Substitute $10\text{kN}$ for P, $1920\times {10}^{-6}{\text{m}}^{\text{2}}$ for A, $110\text{N}\cdot \text{m}$ for $M_y$, $-135\text{N}\cdot \text{m}$ for $M_z$, $576\times {10}^{-9}{\text{m}}^{\text{4}}$ for $I_y$, $163.84\times {10}^{-9}{\text{m}}^{\text{4}}$ for $I_z$, $16\text{mm}$ for y, and $-30\text{mm}$ for z in Equation (10).

$\begin{array}{c}\sigma =\frac{10\text{kN}\left(\frac{{10}^3\text{N}}{1\text{kN}}\right)}{1920\times {10}^{-6}}-\frac{135\times 16\text{mm}\left(\frac{1\text{m}}{{10}^3\text{mm}}\right)}{163.84\times {10}^{-9}}-\frac{110\times \left(-30\text{mm}\left(\frac{1\text{m}}{{10}^3\text{mm}}\right)\right)}{576\times {10}^{-9}}\\ =\frac{10\times {10}^3}{1920\times {10}^{-6}}-\frac{135\times 0.016}{163.84\times {10}^{-9}}+5,729,166.67\\ =5,208,333.333-13,183,593.75+5,729,166.67\\ =-2,246,093.75\text{Pa}\left(\frac{1\text{MPa}}{{10}^6\text{Pa}}\right)\end{array}$

$\sigma =-2.25\text{MPa}$

Thus, the normal stress at point c is $\underset{\_}{24.1\text{MPa}}$.

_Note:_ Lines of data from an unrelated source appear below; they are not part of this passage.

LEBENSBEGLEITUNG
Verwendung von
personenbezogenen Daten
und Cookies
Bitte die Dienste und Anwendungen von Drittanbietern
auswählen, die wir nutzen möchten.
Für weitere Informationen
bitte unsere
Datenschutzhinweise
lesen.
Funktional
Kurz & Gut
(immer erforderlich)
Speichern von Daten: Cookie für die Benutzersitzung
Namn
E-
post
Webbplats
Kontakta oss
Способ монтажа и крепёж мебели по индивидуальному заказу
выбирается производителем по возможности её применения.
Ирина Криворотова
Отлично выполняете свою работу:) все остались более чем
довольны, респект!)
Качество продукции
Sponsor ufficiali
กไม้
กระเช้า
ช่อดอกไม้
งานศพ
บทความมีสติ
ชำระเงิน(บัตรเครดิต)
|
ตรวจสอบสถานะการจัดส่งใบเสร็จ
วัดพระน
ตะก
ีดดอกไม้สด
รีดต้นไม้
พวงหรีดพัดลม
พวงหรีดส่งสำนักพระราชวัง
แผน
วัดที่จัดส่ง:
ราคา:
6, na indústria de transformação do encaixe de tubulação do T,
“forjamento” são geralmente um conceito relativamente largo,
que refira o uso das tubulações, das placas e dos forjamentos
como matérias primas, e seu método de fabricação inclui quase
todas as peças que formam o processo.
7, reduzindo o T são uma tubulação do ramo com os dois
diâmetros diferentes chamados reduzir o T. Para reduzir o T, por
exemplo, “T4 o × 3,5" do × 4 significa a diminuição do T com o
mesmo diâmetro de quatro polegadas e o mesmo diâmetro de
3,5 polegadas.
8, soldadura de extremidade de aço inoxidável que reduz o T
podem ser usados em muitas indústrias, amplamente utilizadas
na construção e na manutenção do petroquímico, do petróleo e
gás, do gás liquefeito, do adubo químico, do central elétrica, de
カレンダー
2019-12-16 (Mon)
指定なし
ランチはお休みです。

Find the shear stress $\left(\tau \right)$ at point c using the formula as follows:

$\tau =\frac{V_{z}Q}{I_{y}t}$ (11)

The point c is edge on the cross section. Since Q is zero.

Substitute $500\text{N}$ for $V_z$, 0 for Q, $576\times {10}^{-9}{\text{m}}^{\text{4}}$ for $I_y$, and $32\text{mm}$ for t in Equation (11).

$\begin{array}{c}\tau =\frac{500\times 0}{576\times {10}^{-9}\times 32}\\ =0\end{array}$

Thus, the shear stress at point c is $\underset{\_}{0}$.